Tuesday, October 6, 2015

Simchat Torah: The End Leads To The Beginning

Jewish Holidays


Dancing With The Torah
Photo Credit: Reuters
SourceIBTimes


The Jewish holiday of Simchat Torah ( שִׂמְחַת תּוֹרָה, “rejoicing with the Torah”), is the only time that all of the Torah scrolls are removed from the ark, and as the Chabad-Lubavitch site puts it, “The joyous climax of Simchat Torah is the dancing of hakafot (lit. ‘circles’), during which we dance and sing with the Torah scrolls.” Dancing with the Torahs, as in keeping with this joyous event, is common in most synagogues around the world—as these two photos show, including the one above in stylized form that shows the energy of the hakafot.

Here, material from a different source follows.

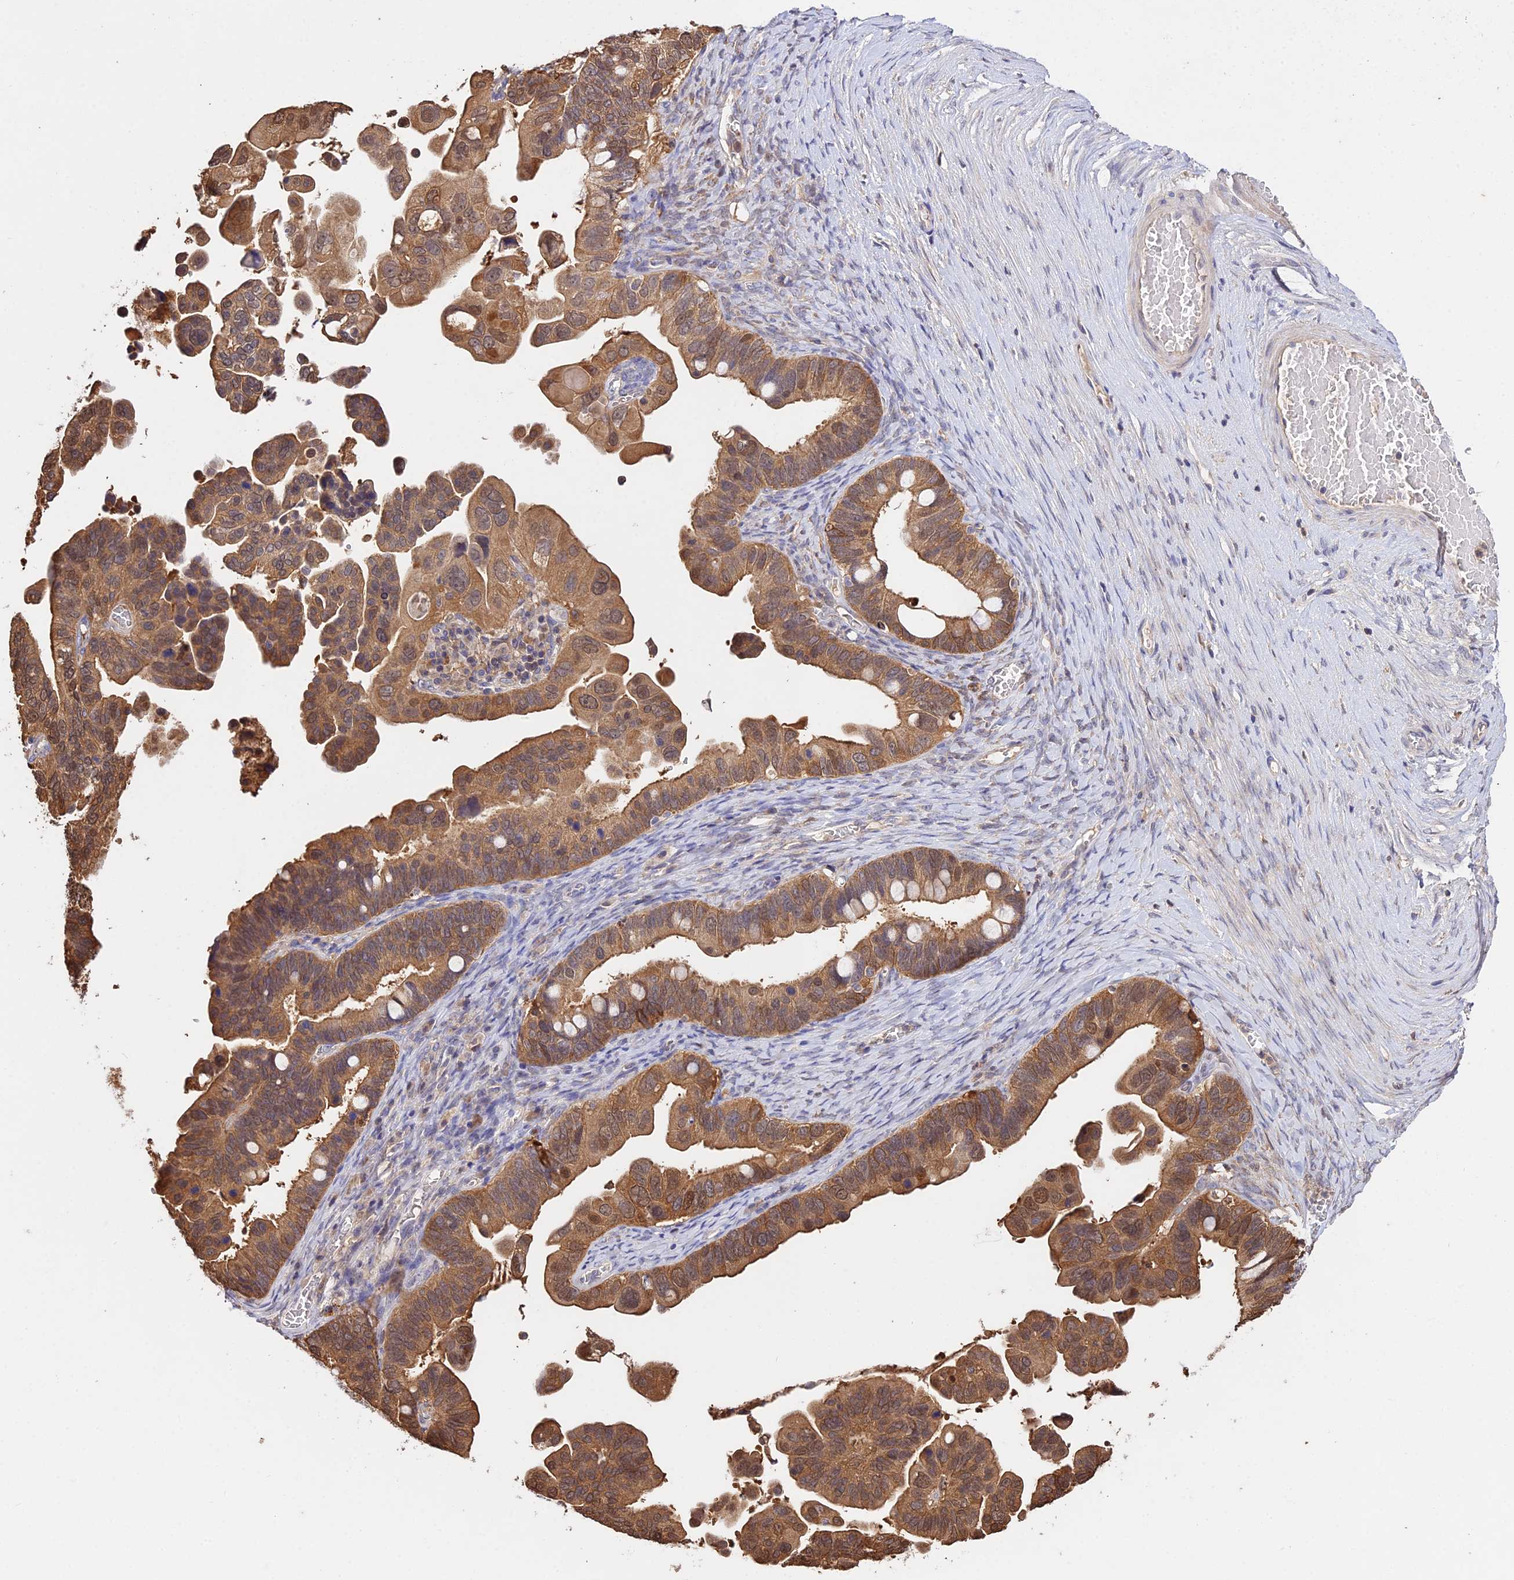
{"staining": {"intensity": "moderate", "quantity": ">75%", "location": "cytoplasmic/membranous"}, "tissue": "ovarian cancer", "cell_type": "Tumor cells", "image_type": "cancer", "snomed": [{"axis": "morphology", "description": "Cystadenocarcinoma, serous, NOS"}, {"axis": "topography", "description": "Ovary"}], "caption": "Ovarian cancer stained with a protein marker exhibits moderate staining in tumor cells.", "gene": "FBP1", "patient": {"sex": "female", "age": 56}}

In Judaism, all endings have new beginnings. At the morning’s synagogue service, the last parshah reading, Vezot Haberakhah, at the end of Deuteronomy (33:1-34:12), will be immediately followed by the beginning of the Torah reading cycle, the first parshah reading, Bereishit, in the Book of Genesis (1:1-2:3). Most people prefer beginnings.

Tuesday night, after sunset (7:32 p.m. EDT here in Toronto), ends the Jewish holiday of Simchat Torah and the holiday period initiated by Rosh HaShanah a little more three weeks ago.